Dataset entries
* * * * * * * * *

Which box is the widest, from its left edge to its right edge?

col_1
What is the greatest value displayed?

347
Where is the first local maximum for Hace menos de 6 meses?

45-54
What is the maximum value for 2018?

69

* * * * * * * * *

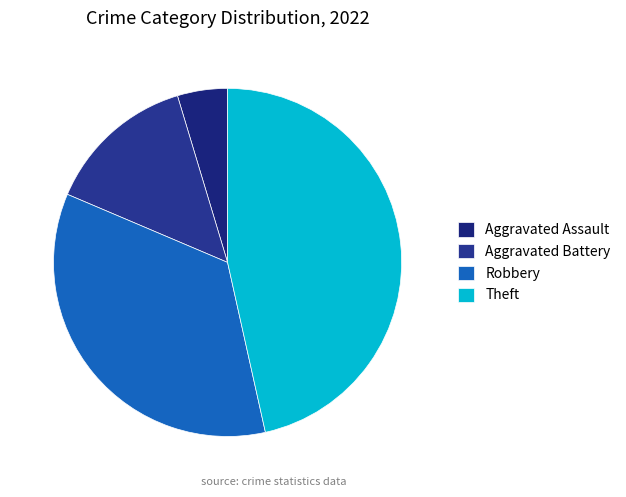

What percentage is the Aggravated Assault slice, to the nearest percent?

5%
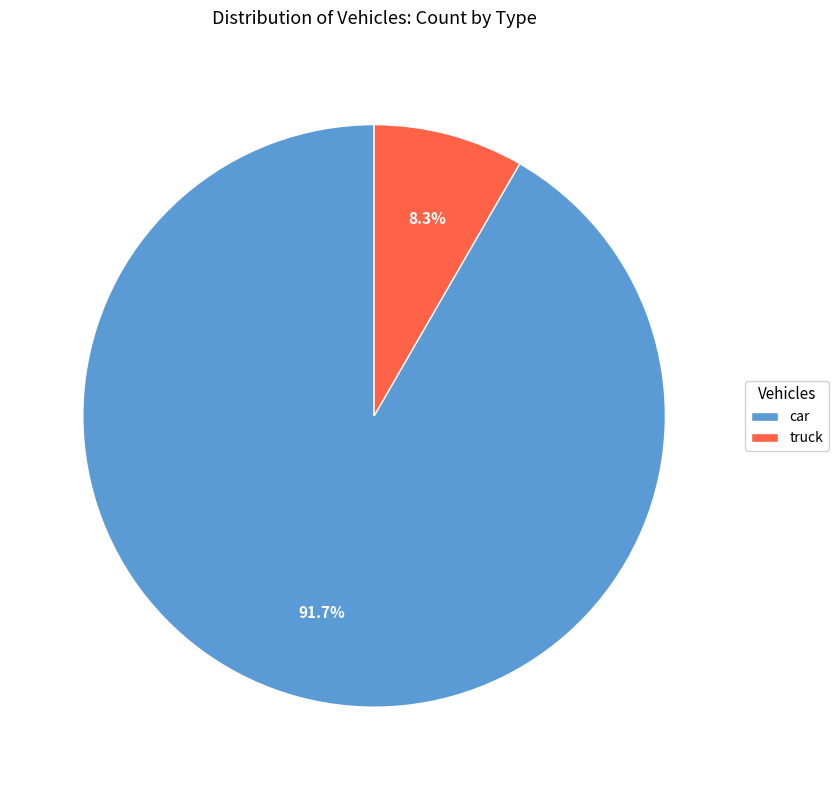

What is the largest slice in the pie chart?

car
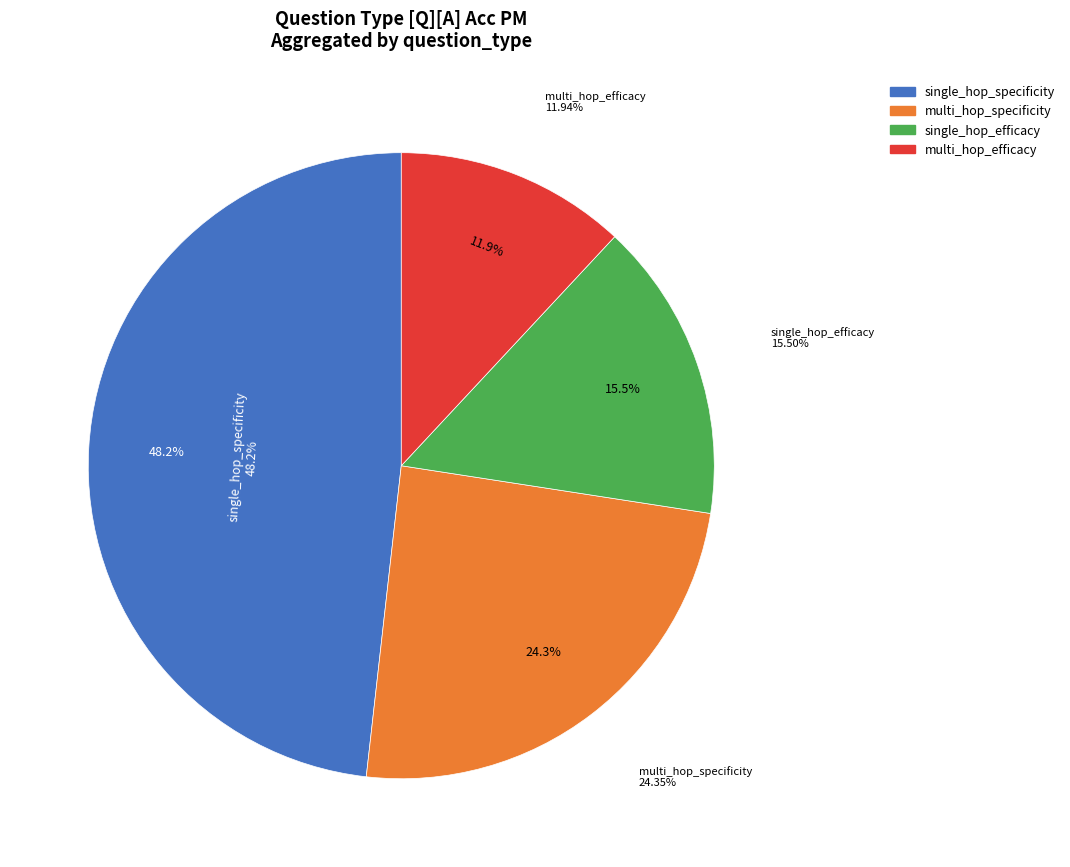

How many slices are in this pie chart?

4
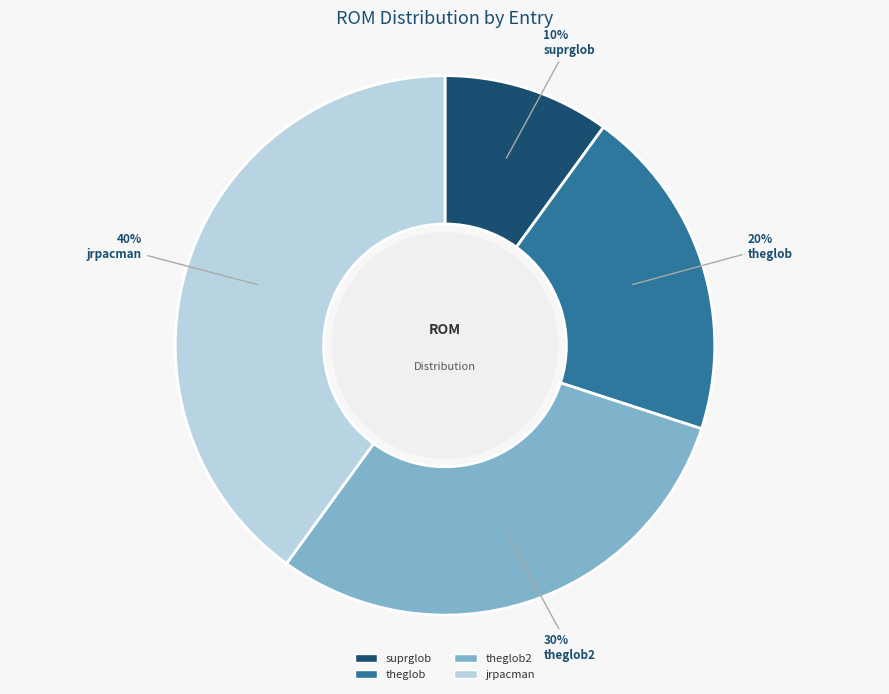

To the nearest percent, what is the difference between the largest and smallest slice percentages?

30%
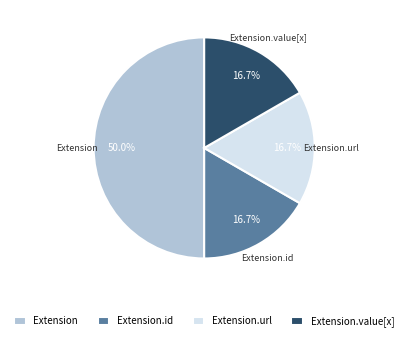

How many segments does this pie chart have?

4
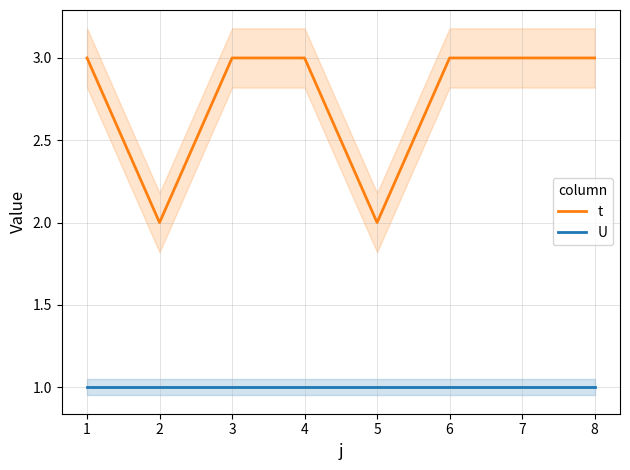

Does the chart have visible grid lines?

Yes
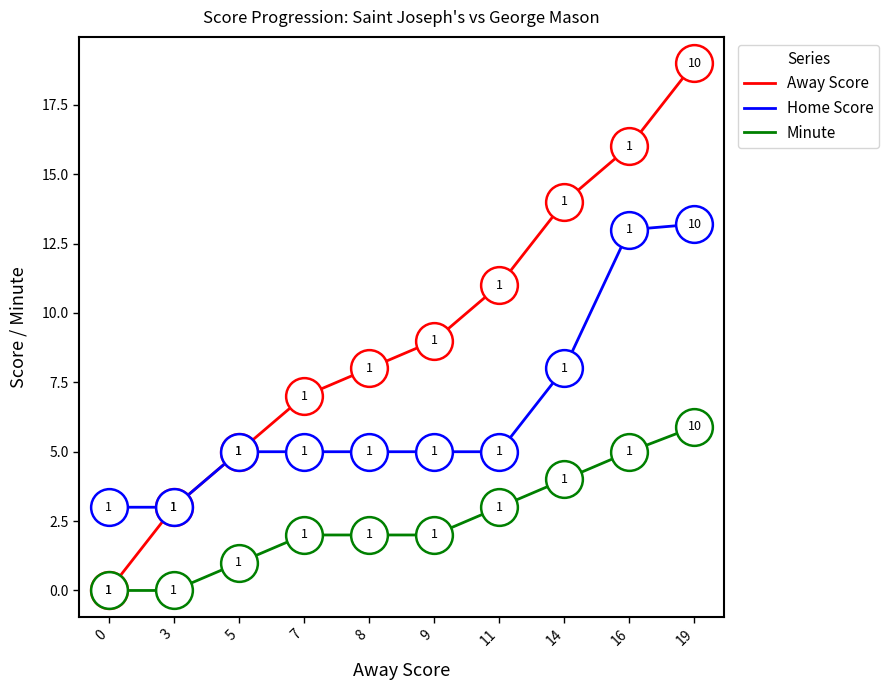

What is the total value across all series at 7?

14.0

* * * * * * * * *

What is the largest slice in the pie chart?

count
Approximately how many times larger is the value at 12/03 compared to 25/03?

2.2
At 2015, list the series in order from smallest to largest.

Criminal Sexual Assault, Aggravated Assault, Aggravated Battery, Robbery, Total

* * * * * * * * *

=== ASSIGNMENT ===
Return the lines from the one containing "Which box is" through the one containing "What is the maximum value for 2018?" exactly as they appear, both included.

=== RESPONSE AREA ===
Which box is the widest, from its left edge to its right edge?

col_1
What is the greatest value displayed?

347
Where is the first local maximum for Hace menos de 6 meses?

45-54
What is the maximum value for 2018?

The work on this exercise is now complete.